Start of Quoted text

Dear Next President, I am reporting a crime against children





Dear Next President: It appears the mainstream media failed to raise one single significant question about equity in our nation's public school system during the debates. It is my intention to update you on the status of our public school system from an educator's perspective. 

Our Nation's greatest achievement ~ Over one hundred and fifty years of Public Education! Our Nation's greatest shame, 150 years of quality Public Education determined by zip code policies... Historically, our Public School System has, since the first day doors opened, given more money to our wealthy schools than to our poor schools. America's Black children have not only had to face inequity but segregation and racism as well.

  • In 1896 Plessy vs Ferguson documents that Black children have been asked to do more with even less. 
  • In 1954 Brown vs The Board of Education offered America an opportunity to redeem itself on race; six decades later that redemption is still as far away as it was before our Nation's Highest Court ordered an end to segregation. 
  • The 2015 Education Week Quality Counts Report, indicates that 49 of our 50 states spend more money on their wealthy schools than their poor schools. The schools where children living below the poverty line attend, have always been asked to do more with less. 
Dear Next President, racism has deep roots in our American Public School System, since that very first day when doors opened. Immigrant children have done no better than Black children in our public schools. States have often threatened to block funding for public education to undocumented children. In 1982 only a narrow 5-4 United States Supreme Court vote in Plyer v. Doe upheld the right to a public education to undocumented children. The fight continued in California (1994), Illinois (2006), and Alabama (2011), and others will follow.

Poor children have been short changed since the very first day public education became a reality. Our constitution makes no mention of public education; it was individual states that made a commitment to public education as a public good. The "Public Good" was not about equity and justice for all in our nation's public schools. Here in Connecticut we had a Commissioner of Education who, when pressed by Hartford parents on "how we can improve the education of our children, his answer was simple and direct "change your zip code". While our United States Constitution fails to mention the right to a public education. Our United States Declaration of Independence (1776) states; "We hold these truths to be self-evident, that all men are created equal, that they are endowed by their Creator with certain unalienable Rights, that among these are Life, Liberty and the pursuit of Happiness." I would argue that the educational aspirations of a free people should not be rooted in some "Common Core" or in the High-Stake Test scores of our nation's children, but in these simple words Life, Liberty, and Pursuit of Happiness. The Dept. of Education today, blames students, parents, teachers and local public schools for the failure of a nation to provide all children with an equal and just public education system. This is our nation; a nation that is failing its children.

End of Quoted text

◆ Tasks for this exercise ◆
1. Rewrite the letter on public school inequity from "Dear Next President: It" to "racism as well.", putting "national press" in place of "mainstream media".
2. Which U.S. states does the letter on public school inequity mention by name?
Base your work on the letter on public school inequity and nothing else.

Start of Supplied data

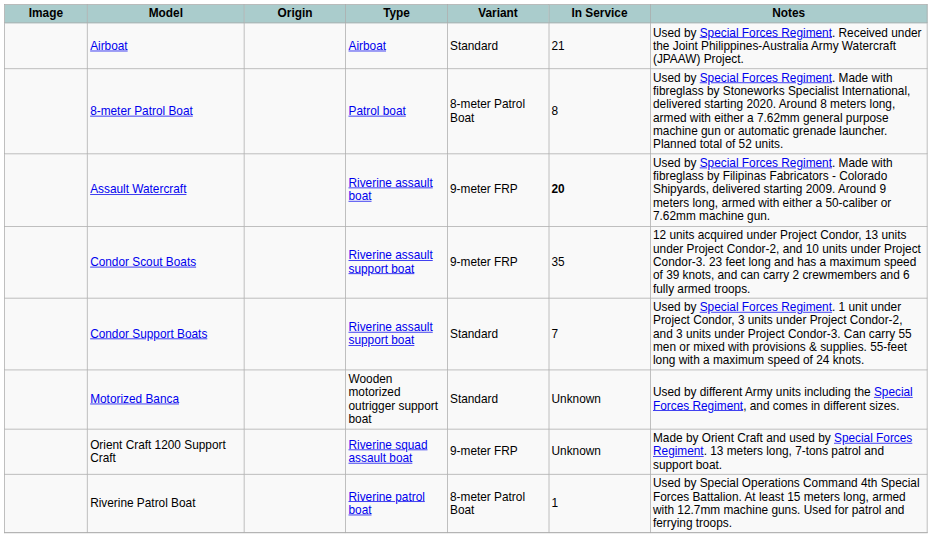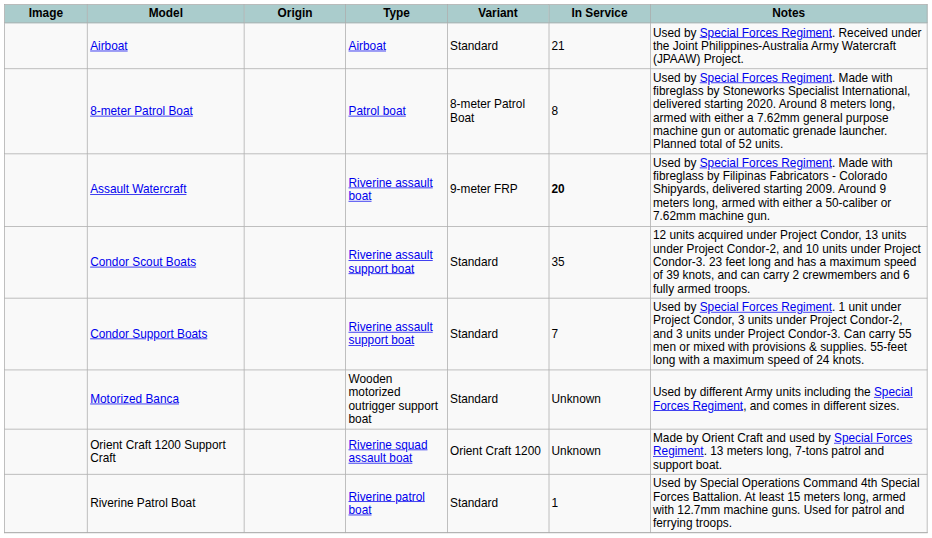Condor Scout Boats | Variant: 9-meter FRP -> Standard
Orient Craft 1200 Support Craft | Variant: 9-meter FRP -> Orient Craft 1200
Riverine Patrol Boat | Variant: 8-meter Patrol Boat -> Standard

End of Supplied data

◆ Responses to the exercise ◆
1.
Dear Next President: It appears the national press failed to raise one single significant question about equity in our nation's public school system during the debates. It is my intention to update you on the status of our public school system from an educator's perspective. 

Our Nation's greatest achievement ~ Over one hundred and fifty years of Public Education! Our Nation's greatest shame, 150 years of quality Public Education determined by zip code policies... Historically, our Public School System has, since the first day doors opened, given more money to our wealthy schools than to our poor schools. America's Black children have not only had to face inequity but segregation and racism as well.

2. California, Illinois, Alabama, Connecticut